To facilitate this reading of nonhuman/human and material/discursive interpenetration in urban literary representations, I will use New Materialist perspectives, including Stacy Alaimo's theorisation of transcorporeality. Transcorporeality decentres anthropocentric discourses by repositioning the human 'as substantially and perpetually interconnected with the flows of substances and the agencies of environments' (2012, p.478).
By exploring these 'flows' in imagined urban environments, where nonhuman others are foregrounded as agential, a more expansive and ethical interaction with our everyday natures may be conceptualised.
To avoid dualistic utopianism and Judeo-Christian structures of apocalypse which have been popular fictional tools for motivating meaningful environmental change, I will engage with an ethics of ongoing change as articulated by Donna Haraway's premise of 'staying with the trouble', described as: "learning to be truly present, not as a vanishing pivot between awful or edenic pasts and apocalyptic or salvific futures, but as mortal critters entwined in myriad unfinished configurations or places, time, matter, meanings. (2016, p.1) "

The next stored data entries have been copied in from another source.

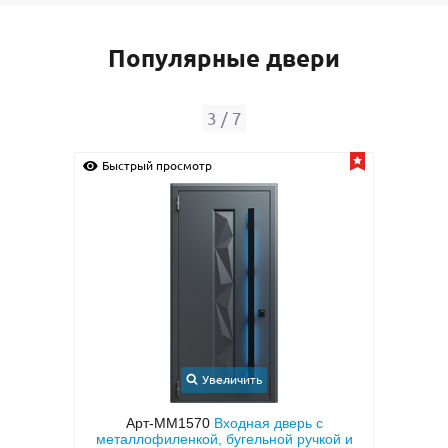
Популярные двери
4
/
7
Быстрый просмотр
Быс
Увеличить
с
Арт-ММ188
Входная теплоизоляционная
Арт
кой и
дверь с коричневыми плитами МДФ с
МД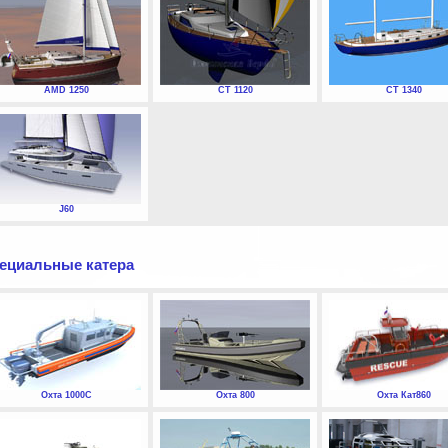
AMD 1250
СТ 1120
СТ 1340
J60
ециальные катера
Охта 1000С
Охта 800
Охта Кат860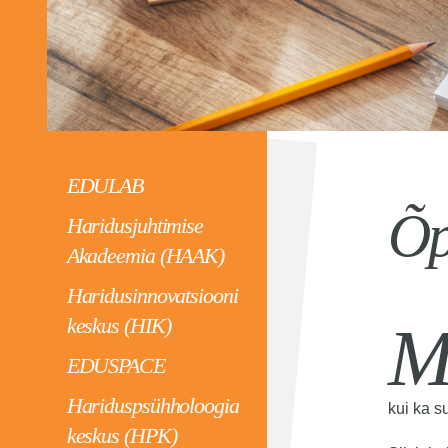
EDULAB
Õp
Haridusjuhtimise
Akadeemia (HAAK)
Haridusinnovatsiooni
keskus (HIK)
M
EDUSPACE
Hariduspsühholoogia
kui ka s
keskus (HPK)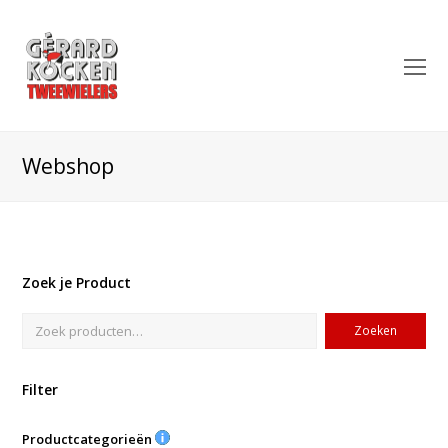
O
Mo
M
Webshop
Zoek je Product
Zoeken
Filter
Productcategorieën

Rather than engaging in environmental narratives leading to concretized endings, Haraway suggests we stay with the trouble by examining our present and modes of material/discursive interaction with it, to identify new or existing connections which offer more ontologically and epistemologically harmonious 'worldings'.
As genres which construct whole worlds or futures, this research will evaluate how science fiction and near future fiction narratives are positioned to foreground urban spaces which imaginatively challenge anthropocentric frameworks for more ethical and expansive engagement with nonhuman co-collaborators. By identifying narrative patterns and structures for nonhuman/human relations within SSF texts, the project will reflect on current and alternative sustainable modes of inhabiting our multispecies cities for ecologically generative futures.